What is needed: An exact retyping of all lines below is the answer; pictures do not belong in it.

[Dataset entries]
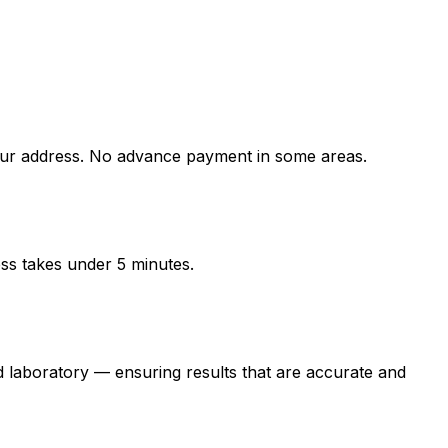
r address. No advance payment in some areas.
ess takes under 5 minutes.
boratory — ensuring results that are accurate and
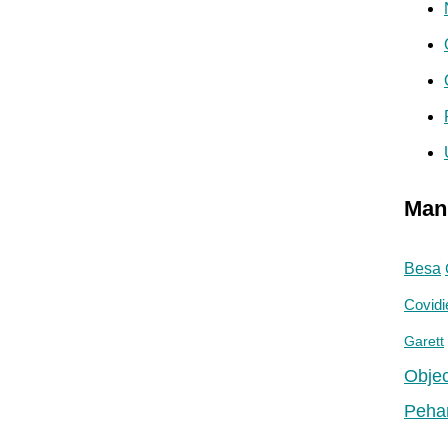
Man
Besa
Covidi
Garett
Objec
Peha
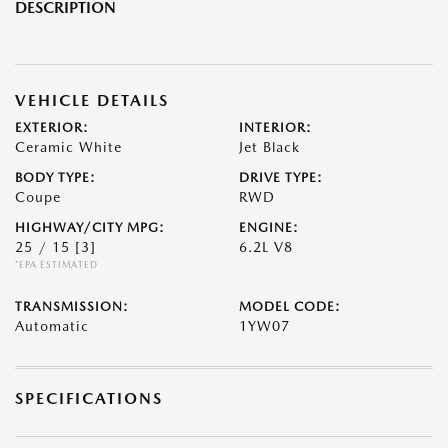
DESCRIPTION
VEHICLE DETAILS
EXTERIOR:
INTERIOR:
Ceramic White
Jet Black
BODY TYPE:
DRIVE TYPE:
Coupe
RWD
HIGHWAY/CITY MPG:
ENGINE:
25 / 15
[3]
6.2L V8
*EPA ESTIMATED
TRANSMISSION:
MODEL CODE:
Automatic
1YW07
SPECIFICATIONS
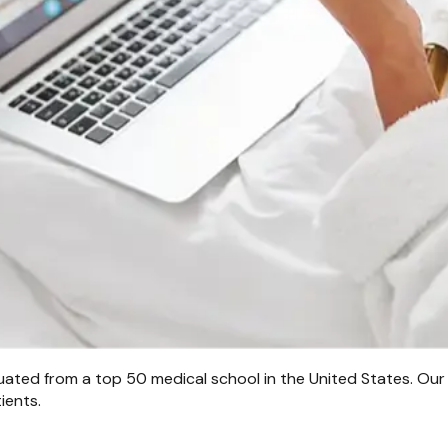
uated from a top 50 medical school in the United States. Our
ients.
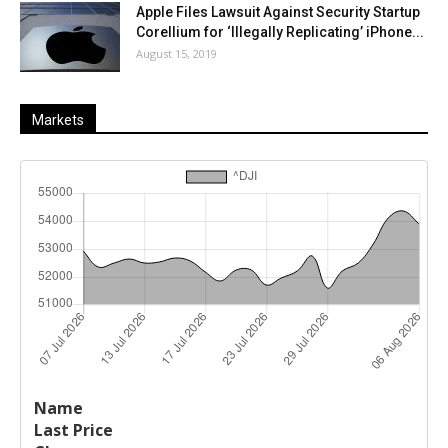
Apple Files Lawsuit Against Security Startup
Corellium for ‘Illegally Replicating’ iPhone...
August 15, 2019
Markets
Last
%
Name
Change
Price
Change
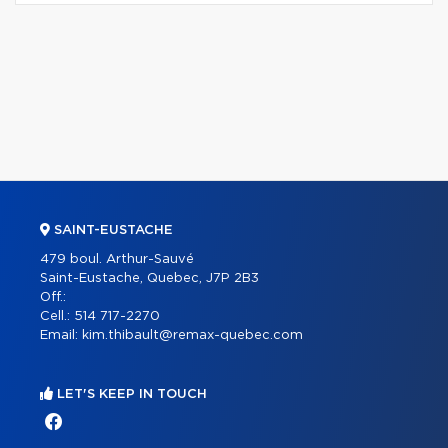
SAINT-EUSTACHE
479 boul. Arthur-Sauvé
Saint-Eustache, Quebec, J7P 2B3
Off.:
Cell.:
514 717-2270
Email:
kim.thibault@remax-quebec.com
LET'S KEEP IN TOUCH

Result:
r address. No advance payment in some areas.
ess takes under 5 minutes.
boratory — ensuring results that are accurate and
Man
Besa
Covidi
Garett
Objec
Peha
DESCRIPTION
VEHICLE DETAILS
EXTERIOR:
INTERIOR:
Ceramic White
Jet Black
BODY TYPE:
DRIVE TYPE:
Coupe
RWD
HIGHWAY/CITY MPG:
ENGINE:
25 / 15
[3]
6.2L V8
*EPA ESTIMATED
TRANSMISSION:
MODEL CODE:
Automatic
1YW07
SPECIFICATIONS
uated from a top 50 medical school in the United States. Our
ients.
Apple Files Lawsuit Against Security Startup
Corellium for ‘Illegally Replicating’ iPhone...
August 15, 2019
Markets
Last
%
Name
Change
Price
Change
SAINT-EUSTACHE
479 boul. Arthur-Sauvé
Saint-Eustache, Quebec, J7P 2B3
Off.:
Cell.:
514 717-2270
Email:
kim.thibault@remax-quebec.com
LET'S KEEP IN TOUCH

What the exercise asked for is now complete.